When the Strongest Person You Know Gets Sick
I’ve been holding a lot in lately. Words I don’t know how to say out loud. Emotions that come in waves — sometimes steady, sometimes like a tidal wave that knocks the wind out of me. And maybe that’s why I’m writing this. Because sometimes the only way to untangle what’s happening inside is to put it somewhere outside of you.
Someone I love more than life itself — my grandmother — was recently diagnosed with a rare, aggressive form of breast cancer. Even typing those words doesn’t feel real. It’s the kind of news you always think happens to someone else’s family. But this time, it’s mine.
She isn’t just my grandmother. She’s my person. My first best friend, my safe place, my anchor. I was her first grandchild, and from the moment I was born, there’s always been this bond between us that no one else could quite touch.
When I was little, she’d swing with me on the hammock in her backyard, singing songs until the stars came out. Even now, I can hear the sound of her voice if I close my eyes. She sang to me when I was scared. She sang to me when the world felt too big. She sang to remind me I was never alone.
And she meant it.
There were times in my life when things got really hard — harder than I can put into words — and she was always there. When I didn’t have water at my place, she made sure I had clean clothes and a safe space. When life felt like it was crumbling around me, she reminded me we’d make it through together. I never felt small or unimportant in her home. I never felt like a burden.
Some of my best memories happened under her roof, even when I was a headstrong, emotional teenager trying to shut out the world. There was peace in her house. A calm I haven’t found many other places since. I’d give anything to be that kid again — sneaking into her pool for the tenth time in a day, making up excuses just to stay a little longer.
And now… now I’m faced with the terrifying possibility of a life where I don’t get to do that anymore.
She’s still here. She’s still fighting. She’s still strong and sharp and stubborn in all the best ways. But watching someone you love go through something like this — the endless tests, the scary conversations, the days when everything feels uncertain — it does something to you. It makes you confront the things you’ve spent your whole life pretending you’d never have to face.
And the truth is, I don’t know how to process it. I don’t know what the right way to show up is when you’re afraid. I don’t know how to quiet the part of me that wants to fix it when I know I can’t.
But what I do know is this: time is precious, and the people we love deserve to be cherished while they’re here, in this moment, not someday later when we realize how quickly things can change. You don’t wait until someone is gone to tell them how much they mean to you. You don’t wait to make memories. You don’t wait to sit beside them on the porch, or dive into a cold pool together, or sing an old song just because it makes you both smile.

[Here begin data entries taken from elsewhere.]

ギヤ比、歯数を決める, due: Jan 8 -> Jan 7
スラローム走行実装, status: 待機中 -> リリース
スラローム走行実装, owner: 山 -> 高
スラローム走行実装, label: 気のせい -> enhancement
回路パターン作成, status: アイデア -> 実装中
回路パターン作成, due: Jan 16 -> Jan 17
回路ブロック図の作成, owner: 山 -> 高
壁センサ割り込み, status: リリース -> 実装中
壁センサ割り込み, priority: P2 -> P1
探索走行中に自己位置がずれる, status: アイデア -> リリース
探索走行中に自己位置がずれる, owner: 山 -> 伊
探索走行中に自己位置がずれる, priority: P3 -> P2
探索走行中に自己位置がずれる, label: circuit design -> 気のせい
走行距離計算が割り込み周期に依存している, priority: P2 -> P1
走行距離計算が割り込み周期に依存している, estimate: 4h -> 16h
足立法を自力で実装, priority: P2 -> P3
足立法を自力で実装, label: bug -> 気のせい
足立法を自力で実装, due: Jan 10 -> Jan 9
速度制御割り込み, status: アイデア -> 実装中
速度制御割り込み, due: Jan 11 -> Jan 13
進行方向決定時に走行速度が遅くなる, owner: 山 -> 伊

If you’re reading this — please, don’t wait.
Call your grandmother. Hug your mom. Text your best friend just to say you love them. Take the trip. Share the laugh. Be somebody’s safe place while you can.

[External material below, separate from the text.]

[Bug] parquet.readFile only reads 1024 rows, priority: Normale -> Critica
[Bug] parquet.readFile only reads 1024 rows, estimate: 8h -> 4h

I don’t have a tidy ending for this. No perfect bow to wrap it up with. Because real life isn’t like that. There’s no instruction manual for how to navigate the grief that comes before loss, the fear that settles in your chest when someone you love is hurting, and the way your world feels like it tilts off its axis.
But what I do have is love. Endless, stubborn, unconditional love for one of the most resilient, beautiful, strong-willed people I’ve ever known.
And for now, that will have to be enough.